● **Source passage**:
[START]

8. Concrete Specification and Implementation of Annotated RDF(S)

Advisor: Antoine Zimmermann (EMSE, ISCOD)

Mail: Antoine.Zimmermann@emse.fr

Keywords: Semantic Web, Linked Data, RDF, RDFS, Annotated RDF, W3C standards, SPARQ

Summary

The Resource Description Framework (RDF) [1] is the lingua franca of the Web of Linked Data and the Semantic Web. It is a data model where everything is expressed in terms of triples subject predicate object which assert a statement about the subject having a property predicate which value is object. To enable interlinking of RDF data from various sources, everything in RDF is identified with URIs, of which URLs are a subset. URIs are universal identifiers, which means that they are meant to identify a single thing everywhere on the Web. All RDF documents on the Web that are using the same URI are, in principle, describing the same resource. But due to the openness of the Web, anyone can publish RDF statements about any subject. This leads to difficulties in integrating RDF data from multiple sources, as some information on the Web is not trustworthy, or may be outdated, or only partially correct, or simply incompatible view points of the same entity.

To overcome this problem, a number of extensions of RDF have been proposed to annotate RDF triples with contextual information such as provenance [2], validity time [3], fuzzy values [4], trust measures, etc. Those proposals can be generalised into the notion of Annotated RDF [5], where triples are assigned values from a well defined mathematical structure. This value is used in automatic inferences [6] and query answering [7]. At the moment, the proposal is still only abstract and theoretical but we would like to make a concrete proposal for an exchange syntax which should:

  • comply with existing standards, especially with practical usage of Linked Data;
  • allow one to annotate triples with multiple types of annotation (e.g., temporal and fuzzy) [8];
  • provide a uniform treatment of both annotated and non-annotated RDF;
  • make implementation of inference system and query engine modular and extensible to new types of annotations.

While the concepts and principles behind Annotated RDF are rather abstract and formal, which will necessitate understanding a wide state of the art, we expect that the outcome of the internship be concrete and guided by practical considerations.

Expected results

Theoretical results:

  • a state of the art on annotated RDF(S) and related Semantic Web standards and APIs, comparing implementations of various annotated framework;
  • definition of new annotation domains (e.g., temporal with recurring time frames, advanced access control);
  • investigate efficient processing of Annotated RDF data, especially using rule based approaches.

[END]

● **Your goal**:
Return the stretch of the Annotated RDF passage from "Expected results" through "rule based approaches.", copied word for word.

● **Provided information**:

[START]

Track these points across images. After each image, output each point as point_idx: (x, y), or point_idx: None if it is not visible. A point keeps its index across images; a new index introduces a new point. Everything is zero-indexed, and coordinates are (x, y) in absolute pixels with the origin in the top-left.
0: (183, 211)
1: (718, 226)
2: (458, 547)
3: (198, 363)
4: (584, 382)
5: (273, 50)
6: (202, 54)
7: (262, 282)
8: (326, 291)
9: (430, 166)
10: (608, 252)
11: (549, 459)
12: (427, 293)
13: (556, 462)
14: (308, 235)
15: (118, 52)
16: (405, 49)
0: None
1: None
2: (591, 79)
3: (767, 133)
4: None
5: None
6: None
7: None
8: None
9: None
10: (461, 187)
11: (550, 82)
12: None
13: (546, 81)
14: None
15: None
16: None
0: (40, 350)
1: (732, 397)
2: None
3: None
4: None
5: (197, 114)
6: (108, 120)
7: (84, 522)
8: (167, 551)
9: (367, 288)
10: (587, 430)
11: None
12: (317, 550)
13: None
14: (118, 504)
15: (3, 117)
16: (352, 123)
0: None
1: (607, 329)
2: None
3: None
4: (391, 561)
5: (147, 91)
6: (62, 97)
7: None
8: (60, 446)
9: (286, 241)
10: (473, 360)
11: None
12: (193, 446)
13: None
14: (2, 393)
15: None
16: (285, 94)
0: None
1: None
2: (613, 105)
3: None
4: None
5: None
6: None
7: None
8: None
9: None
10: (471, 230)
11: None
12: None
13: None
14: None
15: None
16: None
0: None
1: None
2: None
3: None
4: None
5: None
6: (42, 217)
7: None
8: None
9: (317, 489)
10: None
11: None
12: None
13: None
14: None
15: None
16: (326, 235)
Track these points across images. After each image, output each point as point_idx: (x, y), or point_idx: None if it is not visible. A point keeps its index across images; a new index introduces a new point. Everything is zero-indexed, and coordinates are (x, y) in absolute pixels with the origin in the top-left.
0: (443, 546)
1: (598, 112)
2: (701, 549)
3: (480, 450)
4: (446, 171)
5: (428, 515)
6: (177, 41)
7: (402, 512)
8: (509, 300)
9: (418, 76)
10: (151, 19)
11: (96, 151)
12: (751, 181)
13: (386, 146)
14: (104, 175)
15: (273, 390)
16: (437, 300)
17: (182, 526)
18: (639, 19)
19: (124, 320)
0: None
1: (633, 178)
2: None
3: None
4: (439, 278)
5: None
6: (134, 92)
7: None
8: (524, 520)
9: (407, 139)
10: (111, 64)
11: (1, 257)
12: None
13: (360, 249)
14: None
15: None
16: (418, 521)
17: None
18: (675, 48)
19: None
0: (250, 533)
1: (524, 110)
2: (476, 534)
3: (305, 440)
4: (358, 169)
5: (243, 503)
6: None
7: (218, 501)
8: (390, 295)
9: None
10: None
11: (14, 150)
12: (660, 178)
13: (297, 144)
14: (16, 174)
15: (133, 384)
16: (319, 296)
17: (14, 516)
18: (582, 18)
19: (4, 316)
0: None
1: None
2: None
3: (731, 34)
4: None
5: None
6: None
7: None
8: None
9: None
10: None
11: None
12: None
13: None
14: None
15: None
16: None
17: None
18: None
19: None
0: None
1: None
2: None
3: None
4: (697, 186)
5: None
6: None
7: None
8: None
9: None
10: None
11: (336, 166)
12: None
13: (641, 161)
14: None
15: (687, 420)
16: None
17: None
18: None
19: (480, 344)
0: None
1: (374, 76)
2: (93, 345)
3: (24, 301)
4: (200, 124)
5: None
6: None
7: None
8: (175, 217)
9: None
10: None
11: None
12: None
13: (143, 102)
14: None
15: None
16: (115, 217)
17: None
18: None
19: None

[END]

● **Task response**:
Expected results

Theoretical results:

  • a state of the art on annotated RDF(S) and related Semantic Web standards and APIs, comparing implementations of various annotated framework;
  • definition of new annotation domains (e.g., temporal with recurring time frames, advanced access control);
  • investigate efficient processing of Annotated RDF data, especially using rule based approaches.